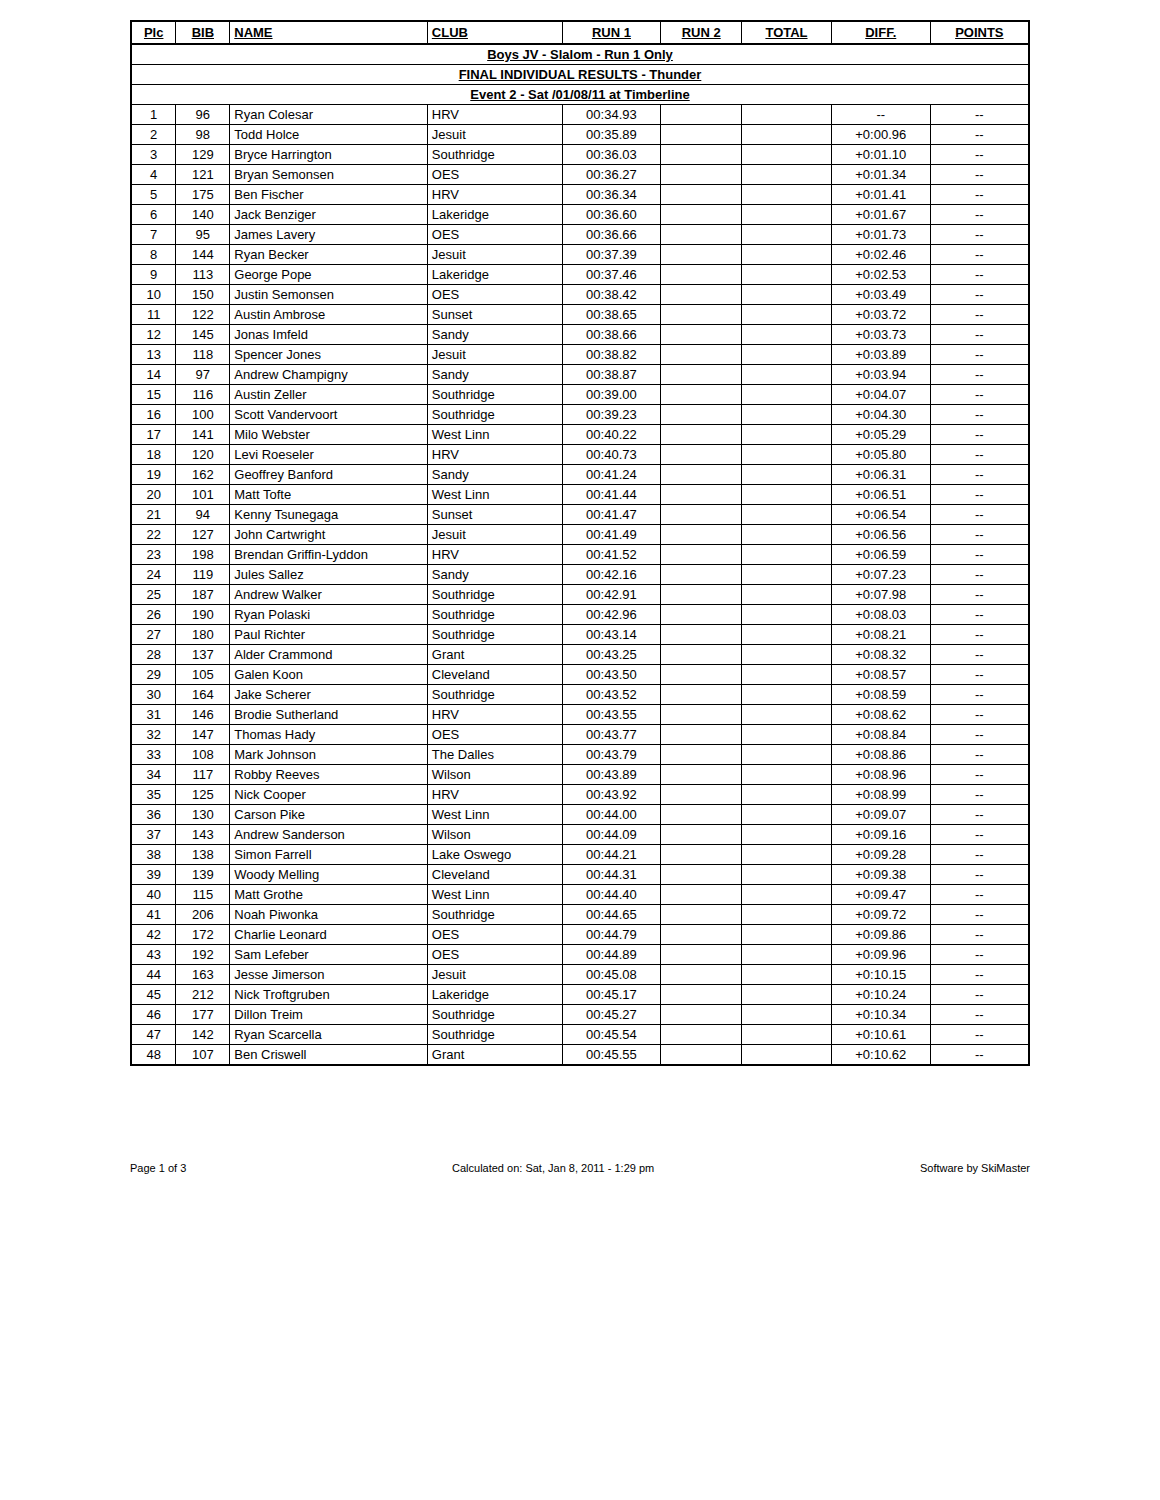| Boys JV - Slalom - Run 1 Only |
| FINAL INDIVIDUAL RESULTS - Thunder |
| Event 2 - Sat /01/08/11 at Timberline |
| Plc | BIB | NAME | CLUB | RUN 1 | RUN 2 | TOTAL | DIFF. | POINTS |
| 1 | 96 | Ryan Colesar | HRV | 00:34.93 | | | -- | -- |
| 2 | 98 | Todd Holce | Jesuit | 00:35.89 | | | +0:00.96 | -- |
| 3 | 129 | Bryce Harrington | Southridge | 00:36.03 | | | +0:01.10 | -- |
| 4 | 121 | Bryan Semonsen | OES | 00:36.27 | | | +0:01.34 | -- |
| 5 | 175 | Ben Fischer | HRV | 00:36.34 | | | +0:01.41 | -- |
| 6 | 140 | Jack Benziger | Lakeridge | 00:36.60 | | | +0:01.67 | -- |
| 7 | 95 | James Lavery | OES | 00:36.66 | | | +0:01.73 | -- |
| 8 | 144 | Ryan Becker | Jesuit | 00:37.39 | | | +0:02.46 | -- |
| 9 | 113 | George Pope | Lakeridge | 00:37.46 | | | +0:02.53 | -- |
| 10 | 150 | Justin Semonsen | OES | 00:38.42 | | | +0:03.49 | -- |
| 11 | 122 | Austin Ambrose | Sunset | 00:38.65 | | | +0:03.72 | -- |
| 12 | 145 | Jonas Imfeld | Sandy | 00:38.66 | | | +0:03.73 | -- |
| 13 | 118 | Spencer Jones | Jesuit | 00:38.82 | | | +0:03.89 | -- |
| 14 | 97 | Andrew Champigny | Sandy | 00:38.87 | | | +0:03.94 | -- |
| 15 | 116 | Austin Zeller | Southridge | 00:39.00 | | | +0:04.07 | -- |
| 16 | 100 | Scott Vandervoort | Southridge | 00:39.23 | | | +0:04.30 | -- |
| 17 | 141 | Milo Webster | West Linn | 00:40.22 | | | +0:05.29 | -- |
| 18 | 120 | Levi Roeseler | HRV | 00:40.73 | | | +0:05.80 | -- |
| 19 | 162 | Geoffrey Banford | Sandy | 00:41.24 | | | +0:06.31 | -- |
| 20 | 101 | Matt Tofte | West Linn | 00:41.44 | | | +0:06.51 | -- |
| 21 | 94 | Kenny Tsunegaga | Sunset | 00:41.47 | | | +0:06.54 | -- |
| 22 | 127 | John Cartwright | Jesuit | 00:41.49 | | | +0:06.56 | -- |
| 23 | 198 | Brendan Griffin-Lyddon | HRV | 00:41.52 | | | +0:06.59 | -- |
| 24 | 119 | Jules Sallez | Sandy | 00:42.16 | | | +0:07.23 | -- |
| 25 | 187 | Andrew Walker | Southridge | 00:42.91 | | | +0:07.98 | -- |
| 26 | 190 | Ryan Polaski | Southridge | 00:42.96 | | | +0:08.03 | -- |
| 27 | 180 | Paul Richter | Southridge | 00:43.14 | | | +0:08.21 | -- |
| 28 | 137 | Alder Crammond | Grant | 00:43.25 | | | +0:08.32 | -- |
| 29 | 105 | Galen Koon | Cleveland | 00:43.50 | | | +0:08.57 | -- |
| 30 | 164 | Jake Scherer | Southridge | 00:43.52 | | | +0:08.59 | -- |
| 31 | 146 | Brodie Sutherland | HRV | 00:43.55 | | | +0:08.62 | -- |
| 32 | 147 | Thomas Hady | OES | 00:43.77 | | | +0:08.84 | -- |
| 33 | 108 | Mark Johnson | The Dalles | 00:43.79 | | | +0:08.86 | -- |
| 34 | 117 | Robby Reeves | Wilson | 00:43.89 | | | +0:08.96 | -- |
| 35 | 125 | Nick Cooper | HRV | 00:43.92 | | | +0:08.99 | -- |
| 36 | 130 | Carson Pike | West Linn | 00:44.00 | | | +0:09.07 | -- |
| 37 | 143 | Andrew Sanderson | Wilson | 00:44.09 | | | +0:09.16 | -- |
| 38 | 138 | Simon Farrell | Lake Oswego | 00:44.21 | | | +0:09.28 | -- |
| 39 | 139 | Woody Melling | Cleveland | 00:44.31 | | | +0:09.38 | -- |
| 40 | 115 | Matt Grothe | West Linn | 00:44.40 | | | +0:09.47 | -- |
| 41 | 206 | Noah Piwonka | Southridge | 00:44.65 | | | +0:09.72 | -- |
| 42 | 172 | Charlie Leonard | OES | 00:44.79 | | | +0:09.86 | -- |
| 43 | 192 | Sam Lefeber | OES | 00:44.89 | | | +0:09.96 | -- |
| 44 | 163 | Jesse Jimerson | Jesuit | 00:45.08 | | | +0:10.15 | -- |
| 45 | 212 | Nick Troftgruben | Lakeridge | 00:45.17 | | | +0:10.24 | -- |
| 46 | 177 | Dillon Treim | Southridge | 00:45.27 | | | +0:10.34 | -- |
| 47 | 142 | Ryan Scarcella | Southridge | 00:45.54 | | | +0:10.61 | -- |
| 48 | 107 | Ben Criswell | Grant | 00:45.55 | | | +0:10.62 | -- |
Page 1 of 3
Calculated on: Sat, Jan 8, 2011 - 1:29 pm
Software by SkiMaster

□ □ □ □ □

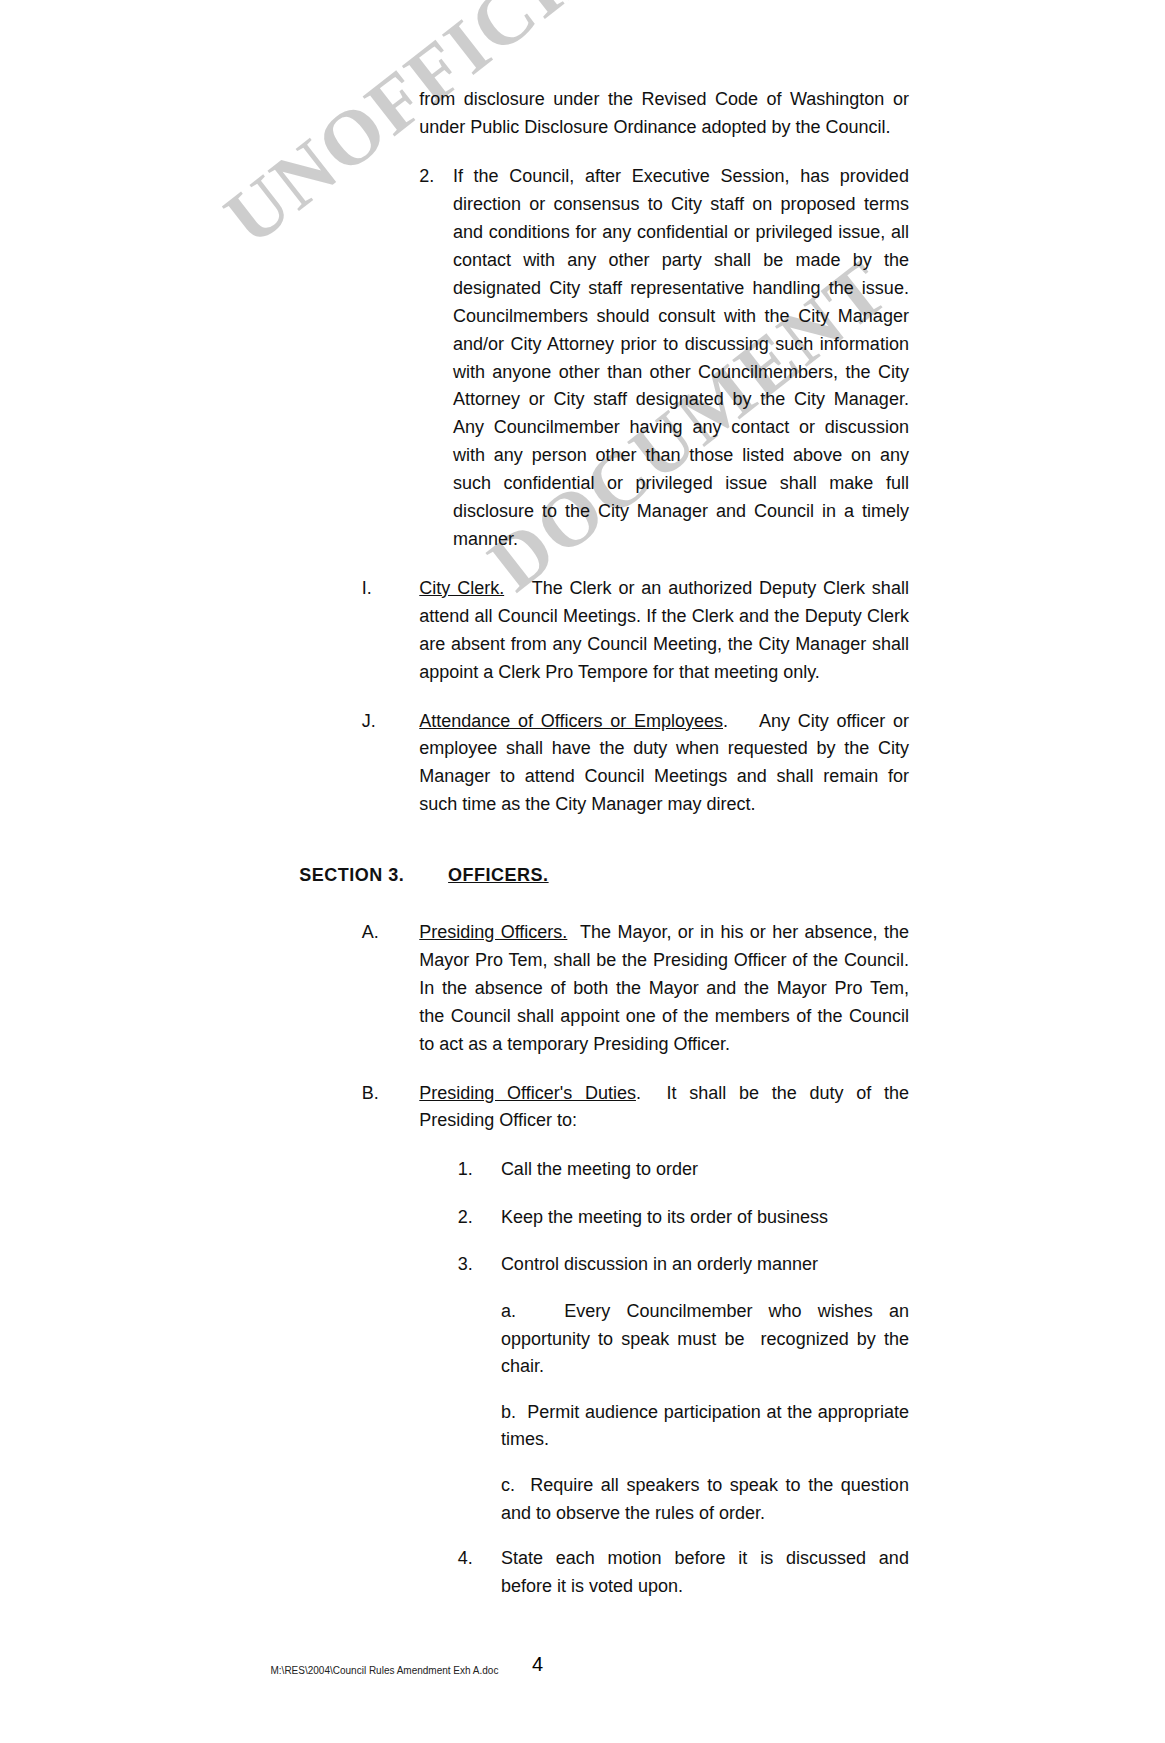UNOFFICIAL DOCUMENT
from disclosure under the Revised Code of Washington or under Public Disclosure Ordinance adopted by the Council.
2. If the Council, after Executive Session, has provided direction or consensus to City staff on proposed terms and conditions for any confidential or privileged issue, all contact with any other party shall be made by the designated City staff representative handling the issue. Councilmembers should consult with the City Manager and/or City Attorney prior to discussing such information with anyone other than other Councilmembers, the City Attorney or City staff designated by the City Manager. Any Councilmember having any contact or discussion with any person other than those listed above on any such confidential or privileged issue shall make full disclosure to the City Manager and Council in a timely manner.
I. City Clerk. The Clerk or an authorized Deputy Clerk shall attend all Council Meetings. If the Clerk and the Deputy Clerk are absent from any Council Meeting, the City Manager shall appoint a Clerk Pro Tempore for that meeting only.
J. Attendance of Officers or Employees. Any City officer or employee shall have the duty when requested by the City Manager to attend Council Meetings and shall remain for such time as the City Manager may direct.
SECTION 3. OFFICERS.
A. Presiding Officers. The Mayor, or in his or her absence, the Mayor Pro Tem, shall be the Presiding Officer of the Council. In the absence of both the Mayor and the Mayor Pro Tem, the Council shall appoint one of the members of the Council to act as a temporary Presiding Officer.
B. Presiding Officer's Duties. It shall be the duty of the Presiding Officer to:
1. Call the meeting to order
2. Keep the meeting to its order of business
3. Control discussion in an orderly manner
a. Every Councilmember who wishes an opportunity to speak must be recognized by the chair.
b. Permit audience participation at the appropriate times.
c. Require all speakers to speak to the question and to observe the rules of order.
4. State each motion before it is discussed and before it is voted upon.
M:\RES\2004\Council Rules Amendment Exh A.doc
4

□ □ □ □ □

WHAT YOU SHOULD DO → Given the records above, restate word for word only the lines starting at the one with "00:38.66 | | | +0:03.73 | -- |" and ending at the one with "00:40.73 | | | +0:05.80 | -- |".

RESPONSE TO THE TASK →
| 12 | 145 | Jonas Imfeld | Sandy | 00:38.66 | | | +0:03.73 | -- |
| 13 | 118 | Spencer Jones | Jesuit | 00:38.82 | | | +0:03.89 | -- |
| 14 | 97 | Andrew Champigny | Sandy | 00:38.87 | | | +0:03.94 | -- |
| 15 | 116 | Austin Zeller | Southridge | 00:39.00 | | | +0:04.07 | -- |
| 16 | 100 | Scott Vandervoort | Southridge | 00:39.23 | | | +0:04.30 | -- |
| 17 | 141 | Milo Webster | West Linn | 00:40.22 | | | +0:05.29 | -- |
| 18 | 120 | Levi Roeseler | HRV | 00:40.73 | | | +0:05.80 | -- |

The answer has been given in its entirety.